#### Records ####

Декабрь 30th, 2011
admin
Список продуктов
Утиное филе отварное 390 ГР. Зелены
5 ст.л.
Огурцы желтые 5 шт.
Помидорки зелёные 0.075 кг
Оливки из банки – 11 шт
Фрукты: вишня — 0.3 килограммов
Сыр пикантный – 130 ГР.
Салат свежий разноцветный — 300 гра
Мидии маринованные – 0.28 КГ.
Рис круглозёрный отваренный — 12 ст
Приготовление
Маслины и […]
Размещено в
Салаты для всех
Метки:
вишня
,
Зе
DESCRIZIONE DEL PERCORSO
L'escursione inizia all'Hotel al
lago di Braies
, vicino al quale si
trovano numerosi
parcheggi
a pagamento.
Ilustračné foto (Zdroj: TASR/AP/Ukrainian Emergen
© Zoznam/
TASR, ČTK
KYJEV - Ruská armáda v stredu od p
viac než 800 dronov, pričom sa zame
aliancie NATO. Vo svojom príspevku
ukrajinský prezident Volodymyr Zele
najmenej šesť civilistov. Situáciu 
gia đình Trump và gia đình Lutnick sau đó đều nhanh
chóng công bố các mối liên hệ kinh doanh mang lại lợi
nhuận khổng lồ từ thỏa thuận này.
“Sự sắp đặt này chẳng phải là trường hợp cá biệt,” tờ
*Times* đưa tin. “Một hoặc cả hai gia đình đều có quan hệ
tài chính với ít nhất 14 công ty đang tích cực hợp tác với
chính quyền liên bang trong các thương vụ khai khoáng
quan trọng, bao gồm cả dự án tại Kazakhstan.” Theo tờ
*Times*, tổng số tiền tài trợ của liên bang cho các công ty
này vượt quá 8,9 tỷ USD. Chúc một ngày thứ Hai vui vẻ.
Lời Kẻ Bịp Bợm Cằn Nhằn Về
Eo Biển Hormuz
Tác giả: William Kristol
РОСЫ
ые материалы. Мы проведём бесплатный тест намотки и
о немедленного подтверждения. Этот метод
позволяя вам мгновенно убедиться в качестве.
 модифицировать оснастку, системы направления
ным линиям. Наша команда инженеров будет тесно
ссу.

####

Description of the task
Please reproduce every line of the entries word for word.

Answer to this exercise
Декабрь 30th, 2011
admin
Список продуктов
Утиное филе отварное 390 ГР. Зелены
5 ст.л.
Огурцы желтые 5 шт.
Помидорки зелёные 0.075 кг
Оливки из банки – 11 шт
Фрукты: вишня — 0.3 килограммов
Сыр пикантный – 130 ГР.
Салат свежий разноцветный — 300 гра
Мидии маринованные – 0.28 КГ.
Рис круглозёрный отваренный — 12 ст
Приготовление
Маслины и […]
Размещено в
Салаты для всех
Метки:
вишня
,
Зе
DESCRIZIONE DEL PERCORSO
L'escursione inizia all'Hotel al
lago di Braies
, vicino al quale si
trovano numerosi
parcheggi
a pagamento.
Ilustračné foto (Zdroj: TASR/AP/Ukrainian Emergen
© Zoznam/
TASR, ČTK
KYJEV - Ruská armáda v stredu od p
viac než 800 dronov, pričom sa zame
aliancie NATO. Vo svojom príspevku
ukrajinský prezident Volodymyr Zele
najmenej šesť civilistov. Situáciu 
gia đình Trump và gia đình Lutnick sau đó đều nhanh
chóng công bố các mối liên hệ kinh doanh mang lại lợi
nhuận khổng lồ từ thỏa thuận này.
“Sự sắp đặt này chẳng phải là trường hợp cá biệt,” tờ
*Times* đưa tin. “Một hoặc cả hai gia đình đều có quan hệ
tài chính với ít nhất 14 công ty đang tích cực hợp tác với
chính quyền liên bang trong các thương vụ khai khoáng
quan trọng, bao gồm cả dự án tại Kazakhstan.” Theo tờ
*Times*, tổng số tiền tài trợ của liên bang cho các công ty
này vượt quá 8,9 tỷ USD. Chúc một ngày thứ Hai vui vẻ.
Lời Kẻ Bịp Bợm Cằn Nhằn Về
Eo Biển Hormuz
Tác giả: William Kristol
РОСЫ
ые материалы. Мы проведём бесплатный тест намотки и
о немедленного подтверждения. Этот метод
позволяя вам мгновенно убедиться в качестве.
 модифицировать оснастку, системы направления
ным линиям. Наша команда инженеров будет тесно
ссу.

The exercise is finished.